Het moment waarop [A] toestemming heeft gegeven blijft voor de rechtbank onduidelijk. [verweerster] heeft daarover wisselende verklaringen heeft afgelegd. Eerst (in zijn verweerschrift) zei hij dat hij die had gekregen in november 2010, daarna (tijdens de eerste zitting) in 2011, en als getuige heeft hij verklaard dat hij begin 2010 toestemming heeft gekregen. De rechtbank weet niet waarom [verweerster] op dit punt zo ‘draait’ maar sluit niet uit dat [verweerster] al een aantal van de bijna 40.000 wijnflessen van [eiseres] is gaan verkopen voordat hij daarvoor toestemming had gekregen van [A] . Als getuige heeft hij namelijk verklaard dat het ‘eind 2009/begin 2010’ zal zijn geweest dat hij is begonnen met het verkopen van de wijnflessen van [eiseres] . Ook een opmerking in een e-mail van [A] aan [verweerster] van (eveneens) 7 juni 2014 wijst in die richting. Daarin staat namelijk:
‘Toen ik merkte, dat je deze flessen wijn - zonder mij daarvan in kennis te stellen - naar een andere opslag hebt verplaatst cq hebt verkocht, heb je mij een garantie door [bedrijfsnaam 2] toegezegd, […].’Die garantie is verstrekt op 29 oktober 2010. [eiseres] ( [A] ) heeft overigens geen enkele (logische) verklaring voor gegeven voor de toevoeging ‘cq hebt verkocht’.
2.18.
Het antwoord op de vraag of [verweerster] al wijnflessen van [eiseres] is gaan verkopen voordat hij daarvoor toestemming van [A] had gekregen, kan echter in het midden blijven. Want ook als [verweerster] dat heeft gedaan brengt het feit dat [A] toestemming heeft gegeven mee dat [verweerster] niet een zodanig ernstig verwijt kan worden gemaakt dat hij naast [bedrijfsnaam 1] persoonlijk aansprakelijk kan worden gehouden voor de schade van [eiseres] .
Proceskosten
2.19.
[eiseres] zal als de in het ongelijk gestelde partij in de proceskosten worden veroordeeld.
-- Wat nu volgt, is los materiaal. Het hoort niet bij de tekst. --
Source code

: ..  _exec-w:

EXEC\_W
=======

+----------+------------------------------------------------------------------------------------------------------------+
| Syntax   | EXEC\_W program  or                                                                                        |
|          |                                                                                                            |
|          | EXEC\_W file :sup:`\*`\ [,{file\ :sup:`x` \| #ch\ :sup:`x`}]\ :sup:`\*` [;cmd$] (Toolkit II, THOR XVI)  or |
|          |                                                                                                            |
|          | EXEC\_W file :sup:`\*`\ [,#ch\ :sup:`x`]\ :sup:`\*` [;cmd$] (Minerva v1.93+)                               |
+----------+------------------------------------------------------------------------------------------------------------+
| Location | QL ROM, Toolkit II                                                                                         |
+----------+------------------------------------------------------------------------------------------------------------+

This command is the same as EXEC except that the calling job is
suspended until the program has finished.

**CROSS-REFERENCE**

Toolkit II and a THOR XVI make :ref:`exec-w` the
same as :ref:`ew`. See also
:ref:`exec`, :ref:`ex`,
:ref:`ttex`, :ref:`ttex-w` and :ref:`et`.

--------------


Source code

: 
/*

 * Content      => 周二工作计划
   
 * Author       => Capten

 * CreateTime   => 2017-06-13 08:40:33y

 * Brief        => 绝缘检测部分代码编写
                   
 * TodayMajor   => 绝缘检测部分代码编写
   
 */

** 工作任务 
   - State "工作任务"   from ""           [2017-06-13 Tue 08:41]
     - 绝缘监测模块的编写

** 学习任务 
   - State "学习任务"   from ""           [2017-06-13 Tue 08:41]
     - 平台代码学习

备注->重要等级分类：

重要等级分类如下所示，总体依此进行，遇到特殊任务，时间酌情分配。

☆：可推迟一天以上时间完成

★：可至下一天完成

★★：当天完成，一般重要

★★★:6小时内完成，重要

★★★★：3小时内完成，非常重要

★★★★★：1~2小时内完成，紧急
De kosten aan de zijde van [verweerster] worden begroot op:
- griffierecht 81,00
- salaris advocaat
6.828,00(4,0 punten × tarief € 1.707,00)
Totaal € 6.909,00

3.De beslissing

De rechtbank
3.1.
wijst de vorderingen af,
3.2.
veroordeelt [eiseres] in de proceskosten, aan de zijde van [verweerster] tot op heden begroot op € 6.909,00,
3.3.
verklaart de proceskostenveroordeling uitvoerbaar bij voorraad.
Dit vonnis is gewezen door mr. J.K.J. van den Boom en in het openbaar uitgesproken op 7 oktober 2020.